Gary Schober provided much-needed technical expertise

Ed Goldstein of AT&T addressed telecommunications policy

Ken Phillips of CitiCorp provided a grounding in operations

Cal Pava of the Wharton School provided insight on organizational systems

Brian Winston examined the confluence of media and ethics

Brian Champness offered sound insights into human dynamics

We Wire the World

We wire the world, we wire the nation,
We’re the ones who made your life worth living.
The time has finally come, we’ve got to take a stand,
If we’re to have a brighter day, you’ll have to pay.

Send us your checks so we’ll know that someone cares
And together we can crush the OCCs
Our ads have shown you, the choice is up to you
It’s true the more you have to pay, the less we do

Pioneers

Most of us early ITP students had something of a pioneering profile. It was a dynamic mix: A delightfully disproportionate number of us came from the Bay Area and "the new media".

A significant number (about half) of the early students were already employed in corporate or service or the telecommunications industry and were looking to enhance their careers by getting in on "the cutting edge" of this newfangled technology.

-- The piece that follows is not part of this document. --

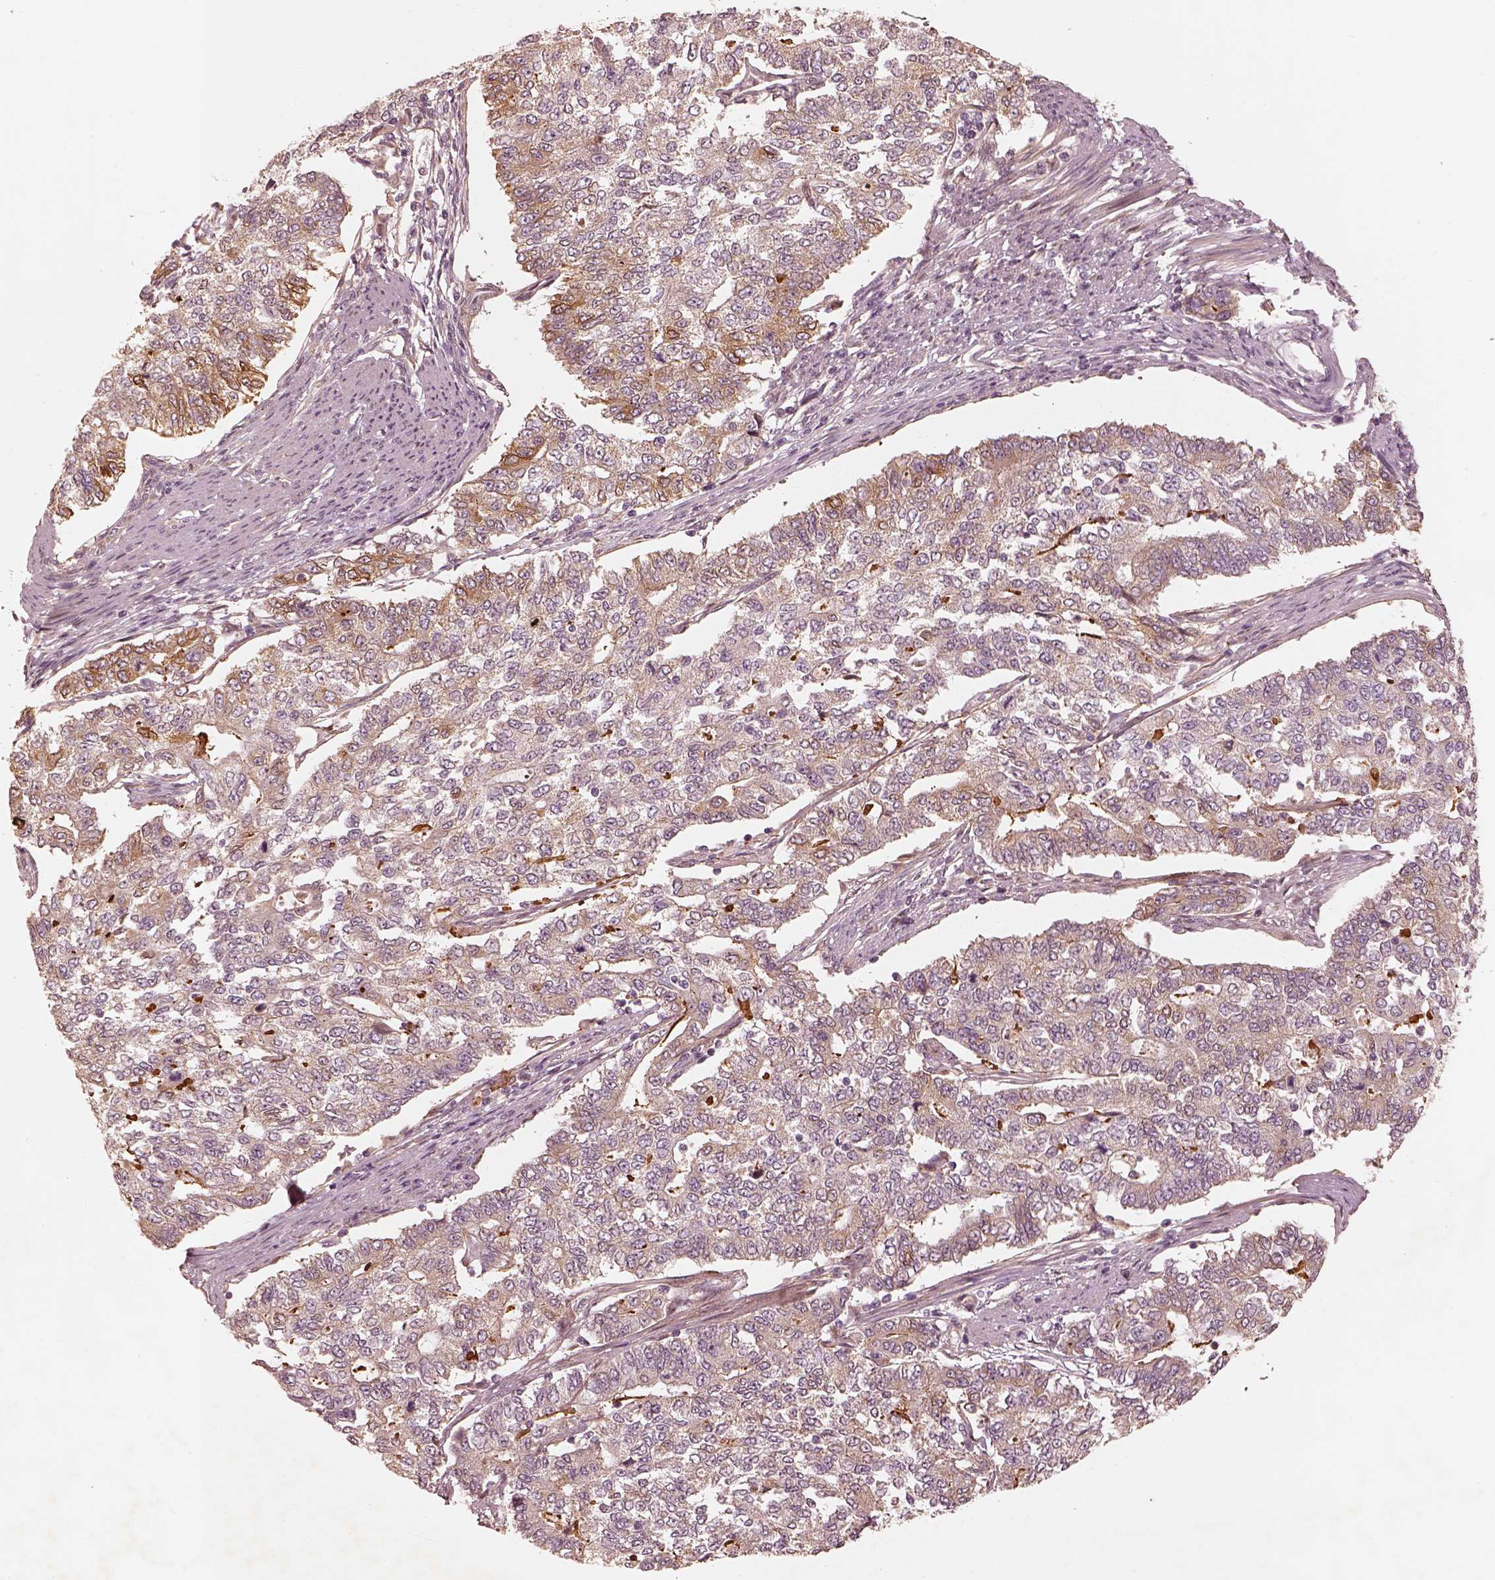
{"staining": {"intensity": "strong", "quantity": "<25%", "location": "cytoplasmic/membranous"}, "tissue": "endometrial cancer", "cell_type": "Tumor cells", "image_type": "cancer", "snomed": [{"axis": "morphology", "description": "Adenocarcinoma, NOS"}, {"axis": "topography", "description": "Uterus"}], "caption": "Immunohistochemical staining of human endometrial adenocarcinoma reveals strong cytoplasmic/membranous protein expression in about <25% of tumor cells.", "gene": "WLS", "patient": {"sex": "female", "age": 59}}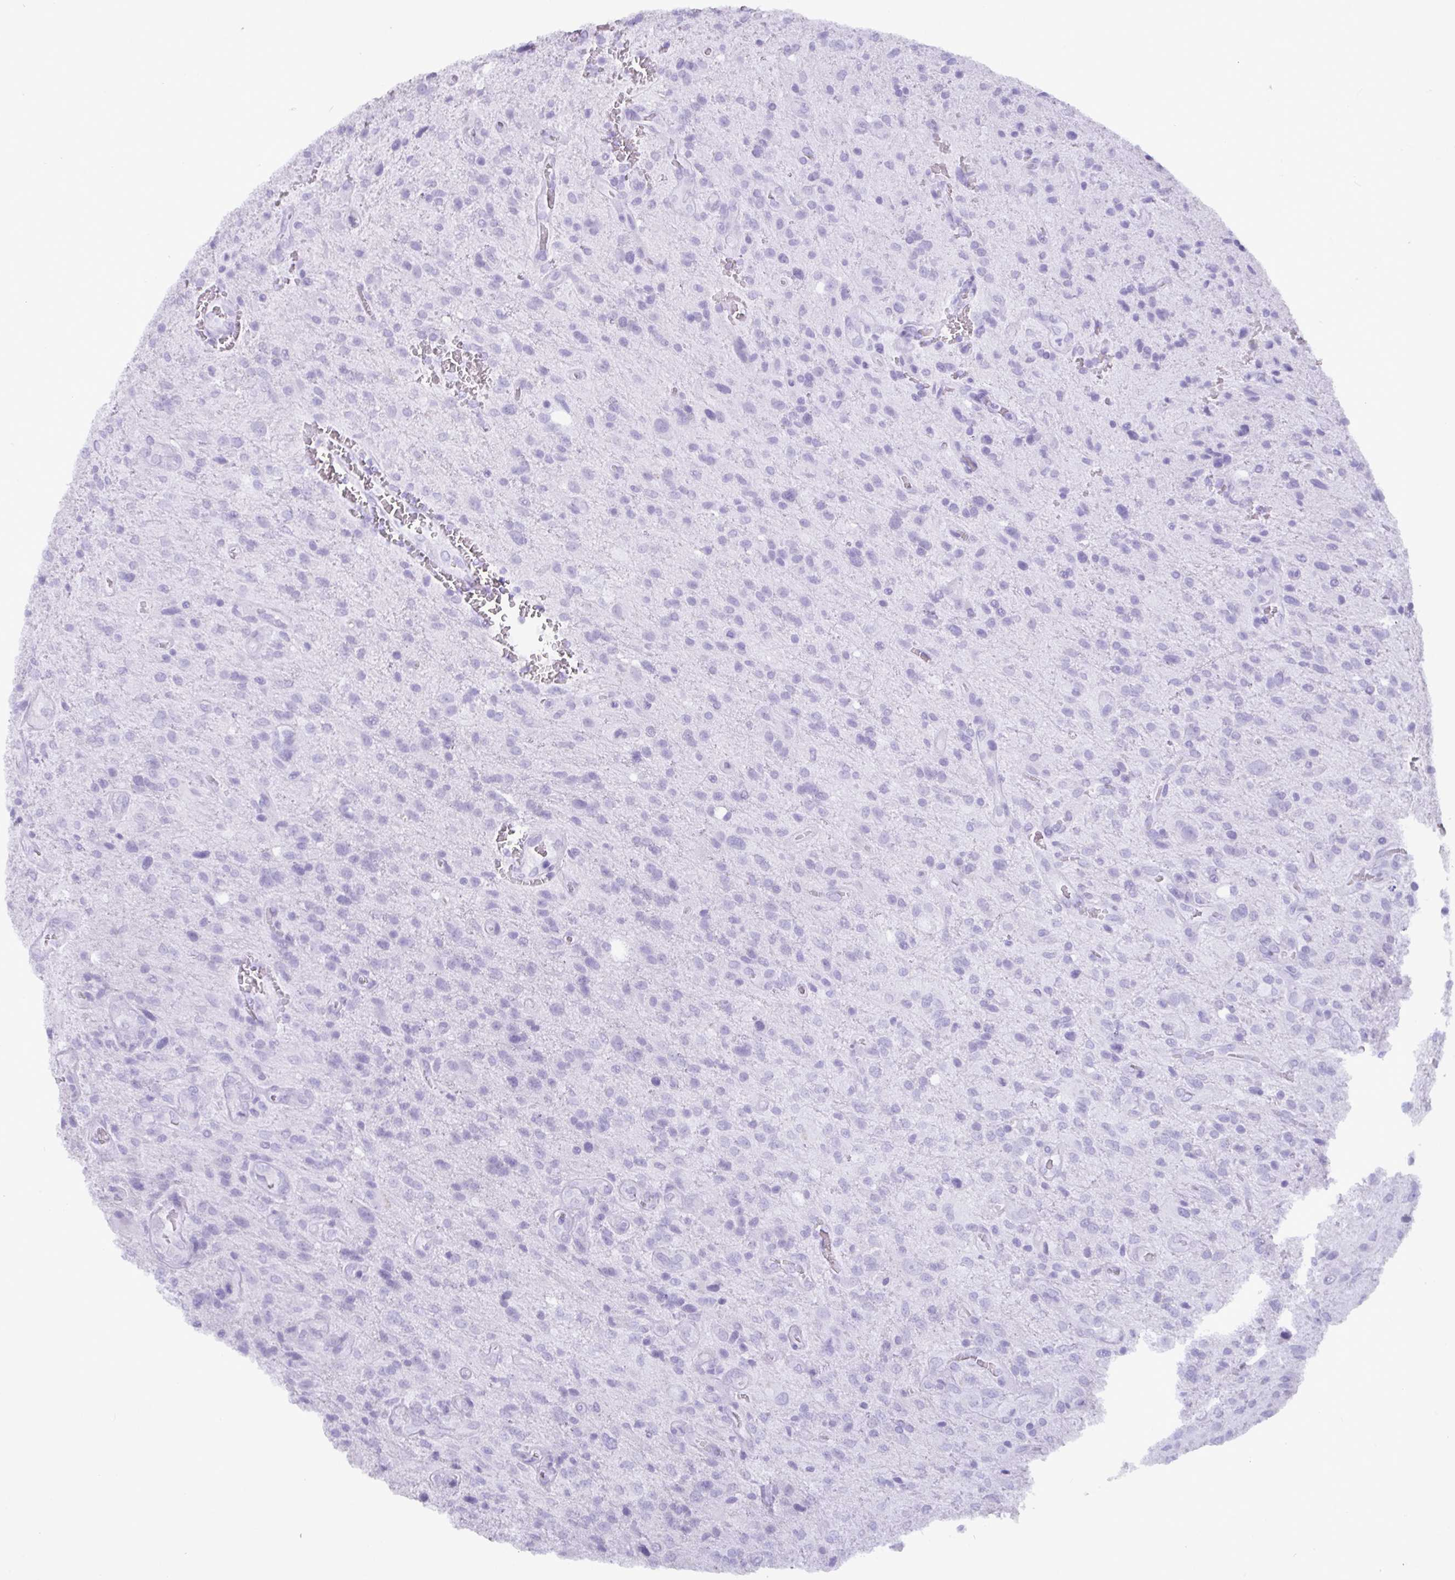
{"staining": {"intensity": "negative", "quantity": "none", "location": "none"}, "tissue": "glioma", "cell_type": "Tumor cells", "image_type": "cancer", "snomed": [{"axis": "morphology", "description": "Glioma, malignant, Low grade"}, {"axis": "topography", "description": "Brain"}], "caption": "This is a image of immunohistochemistry staining of glioma, which shows no positivity in tumor cells.", "gene": "C4orf33", "patient": {"sex": "male", "age": 66}}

Nobody knew what it was going to become, so we got to explore it all: form, function, gadgetry, behavior, social and organizational change, global implications ....

In a lighter moment, "Rapmaster Markie" Mark Siegeltuch leads a flock of ITP wannabes his stirring 1983 musical homage to the struggling online industry: "We Wire the World" (words: Mark Siegeltuch - Sung to the tune of “We are the World”)

From left: New media wannabes David "Stang" Fenicell, John Vaughan, Terry Murphy, Anne McKay.   

Note: In foreground, audience member holds her head in stunned disbelief.

The Value Proposition

When asked what I wanted/expected from a graduate program in a field-which-didn’t-exist-just-yet, I responded:

  • Credibility in the arena and the field (the title, label, and degree itself)
  • Fluency the ability to grasp & ‘talk the talk’ of the new technology
  • Connections in the business (they were rare at the time)

I got what I paid for.

Legacy

You can view a collection of my ITP course papers (1979-1981), demonstrating an often-naive view of The Interactive Future from the perspective of that era:

Communications & Community Service

The Frame Game

Language Barriers

I find it remarkable - but somehow reassuring – that many of these ideas still resonate today.

 

Never let your schooling interfere with your education.

Mark Twain
John Vaughan in 1984

I came into the program experienced in video, with a nominal career in the then-marginal cable TV industry, which was still primarily local and niche programming at that point (MTV hadn't even been invented yet!).

I also had some talent as an animator - and a previous graduate degree in Educational Media gave me some credibility as a "serious" information packager. I was fortunate to be at the right place at the right time

As one of the first 3 graduates of NYU's Interactive Telecommunications Program in the spring of 1981, I was uniquely positioned to participate in what was soon to be known as "the Web".